Locate each line in the data below that contains the string "bình" and copy those lines out, matching case exactly.

▸ **Extracted records**:

....

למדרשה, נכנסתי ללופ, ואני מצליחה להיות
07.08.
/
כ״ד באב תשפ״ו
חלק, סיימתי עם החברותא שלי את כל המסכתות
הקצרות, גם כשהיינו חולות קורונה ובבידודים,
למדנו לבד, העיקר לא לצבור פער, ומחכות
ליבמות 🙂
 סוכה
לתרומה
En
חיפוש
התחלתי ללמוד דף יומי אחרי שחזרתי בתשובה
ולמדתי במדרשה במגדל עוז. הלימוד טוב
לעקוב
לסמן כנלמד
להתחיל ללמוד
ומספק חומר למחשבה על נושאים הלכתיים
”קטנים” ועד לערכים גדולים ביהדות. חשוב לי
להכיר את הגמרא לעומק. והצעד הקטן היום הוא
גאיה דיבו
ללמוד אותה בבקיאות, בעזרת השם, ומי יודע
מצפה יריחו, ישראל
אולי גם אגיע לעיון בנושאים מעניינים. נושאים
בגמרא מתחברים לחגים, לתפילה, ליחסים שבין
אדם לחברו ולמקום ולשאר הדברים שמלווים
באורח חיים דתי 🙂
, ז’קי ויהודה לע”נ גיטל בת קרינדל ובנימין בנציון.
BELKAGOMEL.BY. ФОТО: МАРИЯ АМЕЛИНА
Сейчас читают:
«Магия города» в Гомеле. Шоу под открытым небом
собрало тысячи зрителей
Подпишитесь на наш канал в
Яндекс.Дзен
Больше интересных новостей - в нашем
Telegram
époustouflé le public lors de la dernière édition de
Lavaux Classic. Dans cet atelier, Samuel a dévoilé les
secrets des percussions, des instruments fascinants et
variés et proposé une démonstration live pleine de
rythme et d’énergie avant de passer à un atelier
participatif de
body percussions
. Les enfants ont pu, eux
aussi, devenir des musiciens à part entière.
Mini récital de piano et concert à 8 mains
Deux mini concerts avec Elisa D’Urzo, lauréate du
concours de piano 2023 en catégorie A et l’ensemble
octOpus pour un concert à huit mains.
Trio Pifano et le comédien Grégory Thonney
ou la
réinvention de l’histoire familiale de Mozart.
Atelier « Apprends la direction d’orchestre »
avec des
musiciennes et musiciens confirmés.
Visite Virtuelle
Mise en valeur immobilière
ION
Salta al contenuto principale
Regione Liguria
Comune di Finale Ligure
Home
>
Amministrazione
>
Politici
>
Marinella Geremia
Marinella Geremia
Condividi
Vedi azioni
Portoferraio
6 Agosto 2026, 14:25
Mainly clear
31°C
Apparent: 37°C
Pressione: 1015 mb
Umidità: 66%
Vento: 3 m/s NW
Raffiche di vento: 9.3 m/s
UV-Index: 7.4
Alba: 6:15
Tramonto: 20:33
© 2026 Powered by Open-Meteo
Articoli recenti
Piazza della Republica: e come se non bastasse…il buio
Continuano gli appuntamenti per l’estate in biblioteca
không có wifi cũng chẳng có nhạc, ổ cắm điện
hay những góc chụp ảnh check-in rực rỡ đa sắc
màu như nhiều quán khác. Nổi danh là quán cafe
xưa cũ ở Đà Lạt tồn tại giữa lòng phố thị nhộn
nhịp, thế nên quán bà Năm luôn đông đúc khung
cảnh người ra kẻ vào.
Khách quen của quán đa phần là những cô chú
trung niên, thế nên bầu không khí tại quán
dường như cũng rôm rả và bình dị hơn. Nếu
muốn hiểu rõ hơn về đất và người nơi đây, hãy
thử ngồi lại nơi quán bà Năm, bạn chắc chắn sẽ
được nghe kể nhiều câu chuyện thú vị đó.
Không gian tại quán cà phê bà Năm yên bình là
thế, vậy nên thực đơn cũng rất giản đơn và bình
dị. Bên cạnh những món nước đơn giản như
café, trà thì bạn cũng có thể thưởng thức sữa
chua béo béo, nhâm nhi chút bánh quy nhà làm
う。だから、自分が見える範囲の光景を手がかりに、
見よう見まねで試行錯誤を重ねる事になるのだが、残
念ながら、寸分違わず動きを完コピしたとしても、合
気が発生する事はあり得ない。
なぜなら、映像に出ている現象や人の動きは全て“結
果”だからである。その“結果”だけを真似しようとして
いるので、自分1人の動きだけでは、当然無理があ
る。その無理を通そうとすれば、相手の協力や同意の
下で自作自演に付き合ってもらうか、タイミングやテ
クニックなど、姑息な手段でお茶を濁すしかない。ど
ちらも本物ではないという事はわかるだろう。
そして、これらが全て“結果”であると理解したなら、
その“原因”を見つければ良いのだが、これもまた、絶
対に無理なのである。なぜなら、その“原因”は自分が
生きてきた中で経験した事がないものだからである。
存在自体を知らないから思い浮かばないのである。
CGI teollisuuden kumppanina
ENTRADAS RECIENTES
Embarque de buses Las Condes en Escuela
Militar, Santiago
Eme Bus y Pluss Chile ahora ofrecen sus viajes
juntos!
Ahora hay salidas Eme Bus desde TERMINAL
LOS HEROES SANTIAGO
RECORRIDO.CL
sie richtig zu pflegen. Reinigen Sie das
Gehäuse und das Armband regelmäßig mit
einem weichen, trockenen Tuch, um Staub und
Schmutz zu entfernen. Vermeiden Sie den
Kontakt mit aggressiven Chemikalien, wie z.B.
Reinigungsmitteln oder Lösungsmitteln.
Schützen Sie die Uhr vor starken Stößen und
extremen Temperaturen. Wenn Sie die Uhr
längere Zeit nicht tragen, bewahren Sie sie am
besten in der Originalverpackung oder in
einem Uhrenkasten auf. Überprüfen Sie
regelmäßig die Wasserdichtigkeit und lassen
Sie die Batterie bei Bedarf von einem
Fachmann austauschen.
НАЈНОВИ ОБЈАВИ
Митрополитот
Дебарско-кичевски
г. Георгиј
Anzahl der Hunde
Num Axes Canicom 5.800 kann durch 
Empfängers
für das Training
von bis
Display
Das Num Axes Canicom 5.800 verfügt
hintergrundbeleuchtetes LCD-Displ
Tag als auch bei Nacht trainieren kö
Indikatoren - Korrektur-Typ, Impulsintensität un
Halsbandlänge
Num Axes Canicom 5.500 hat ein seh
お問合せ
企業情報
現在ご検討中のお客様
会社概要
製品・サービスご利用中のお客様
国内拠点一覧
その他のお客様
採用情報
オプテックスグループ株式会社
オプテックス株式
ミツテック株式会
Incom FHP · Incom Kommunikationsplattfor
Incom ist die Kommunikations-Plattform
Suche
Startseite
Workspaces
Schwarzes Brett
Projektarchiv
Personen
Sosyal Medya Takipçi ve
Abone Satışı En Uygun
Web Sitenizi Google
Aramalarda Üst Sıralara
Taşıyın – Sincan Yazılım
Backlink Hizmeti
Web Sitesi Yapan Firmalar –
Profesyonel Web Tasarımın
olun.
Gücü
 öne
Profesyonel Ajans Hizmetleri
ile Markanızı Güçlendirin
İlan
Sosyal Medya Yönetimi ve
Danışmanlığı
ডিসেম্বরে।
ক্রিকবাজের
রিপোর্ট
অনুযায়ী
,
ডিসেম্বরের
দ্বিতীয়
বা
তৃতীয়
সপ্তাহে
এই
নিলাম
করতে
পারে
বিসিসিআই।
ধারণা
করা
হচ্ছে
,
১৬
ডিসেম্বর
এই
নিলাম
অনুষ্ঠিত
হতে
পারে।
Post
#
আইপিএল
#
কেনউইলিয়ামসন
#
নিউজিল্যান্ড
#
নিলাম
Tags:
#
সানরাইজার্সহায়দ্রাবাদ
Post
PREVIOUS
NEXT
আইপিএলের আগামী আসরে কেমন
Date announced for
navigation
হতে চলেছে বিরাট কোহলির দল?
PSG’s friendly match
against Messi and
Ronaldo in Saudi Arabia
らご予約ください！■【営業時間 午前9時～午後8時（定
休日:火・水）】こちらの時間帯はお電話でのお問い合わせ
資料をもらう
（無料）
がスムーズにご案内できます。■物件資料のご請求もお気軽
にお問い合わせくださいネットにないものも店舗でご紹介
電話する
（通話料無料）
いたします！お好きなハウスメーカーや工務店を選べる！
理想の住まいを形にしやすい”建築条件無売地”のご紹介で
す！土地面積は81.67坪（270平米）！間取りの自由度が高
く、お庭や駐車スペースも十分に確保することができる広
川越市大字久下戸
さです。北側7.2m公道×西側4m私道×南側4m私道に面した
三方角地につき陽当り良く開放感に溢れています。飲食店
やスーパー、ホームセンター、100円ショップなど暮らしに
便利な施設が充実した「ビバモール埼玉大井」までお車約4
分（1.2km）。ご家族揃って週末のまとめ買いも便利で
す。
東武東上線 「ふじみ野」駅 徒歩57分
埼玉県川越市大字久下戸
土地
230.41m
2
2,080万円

....

▸ **Answer area**:
dường như cũng rôm rả và bình dị hơn. Nếu
Không gian tại quán cà phê bà Năm yên bình là
thế, vậy nên thực đơn cũng rất giản đơn và bình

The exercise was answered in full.